Food is converted into energy in our bodies. Proper nutrition gives us proper amount of energy to cope with all our tasks. But why do we need energy?

There is simple experiment that shows one reason why energy is needed by the human body.

  • Measure and write down your body temperature.
  • How does your reading compare with the readings obtained by other people?
  • How do the results compare with normal human body temperature?
  • Measure room temperature by placing a laboratory ther¬mometer where the bulb is surrounded by air. Keep your hands well away from the bulb of the thermometer. After about two minutes, write down what the room tempera¬ture is.
  • Which is warmer, the air in the room or you?
  • What is the difference between the two readings?
  • In which direction will heat energy be travelling, from the air to you, or from you to the air?
  • If a beaker of hot water is left in the room, heat energy passes from the hot water to the air. What happens to the temperature of the water in the beaker. Does it rise, fall or stay the same?
  • You might expect the same to happen to human body temperature. Instead, it stays the same even though heat energy is being lost all the time.

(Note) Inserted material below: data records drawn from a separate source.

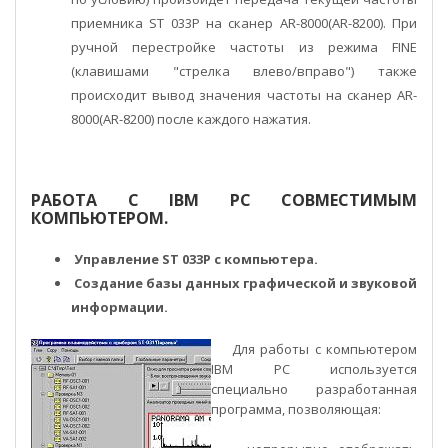
приемника ST 033P на сканер AR-8000(AR-8200). При
ручной перестройке частоты из режима FINE
(клавишами "стрелка влево/вправо") также
происходит вывод значения частоты на сканер AR-
8000(AR-8200) после каждого нажатия.
РАБОТА С IBM PC СОВМЕСТИМЫМ
КОМПЬЮТЕРОМ.
Управление ST 033P с компьютера.
Создание базы данных графической и звуковой
информации.
Для работы с компьютером
IBM PC используется
специально разработанная
программа, позволяющая: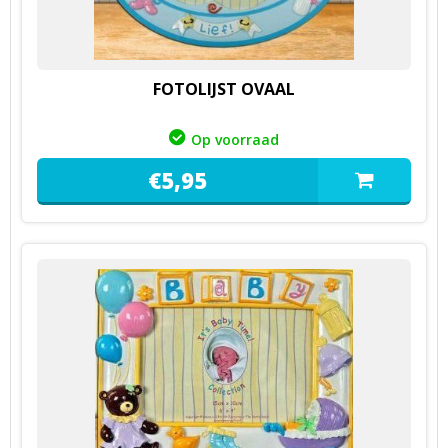
FOTOLIJST OVAAL
Op voorraad
€
5,
95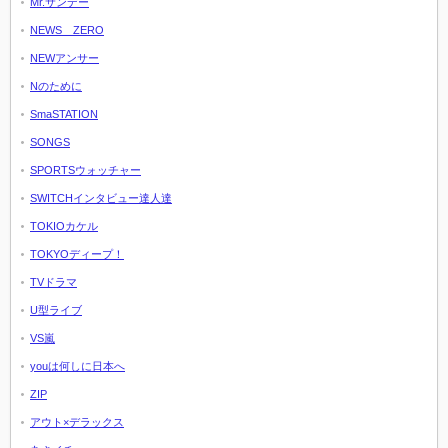
Mr.サンデー
NEWS ZERO
NEWアンサー
Nのために
SmaSTATION
SONGS
SPORTSウォッチャー
SWITCHインタビュー達人達
TOKIOカケル
TOKYOディープ！
TVドラマ
U型ライブ
VS嵐
youは何しに日本へ
ZIP
アウト×デラックス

What must be going on all the time, in your body, to stop the temperature from falling as heat energy is lost?

So you see that the energy is needed to make heat. This heat replaces the heat that is lost by the body. It helps to keep body temperature constant at 37 °C. Energy is needed for other things as well.

Energy is measured in kilojoules. One kilojoule is the amount of energy needed to raise the temperature of 239 grams of water by one degree centigrade.

Energy requirements for A 25-year-old man, weighing 65 kg (10 stone), have such energy requirements: he needs 6 kilojoules per minute to just to sit, 7 to stand, 13 to walk slowly, and 38 to walk upstairs. A pregnant woman needs some extra energy.

Now let’s turn to measuring the amount of energy in a piece of food. When you eat food, such as a potato, you take in some of the energy captured from the sun. This energy was captured by the potato plant when it was growing. In order to make sure that we take in enough energy we must, therefore, find out how much energy there is in the foods which we eat and develop healthy diet for us. The average amount of energy taken in by an adult person is 8600 kj/day from from plant foods and 5200 from animal foods.

For most foods this is not easy to measure the energy that they contain. It requires the use of very complex equipment and very accurate measurements. However, a rough answer can be obtained for a peanut by setting light to it. The heat it produces is then used to heat up some water. The rise in temperature will give some idea of the amount of energy in the peanut.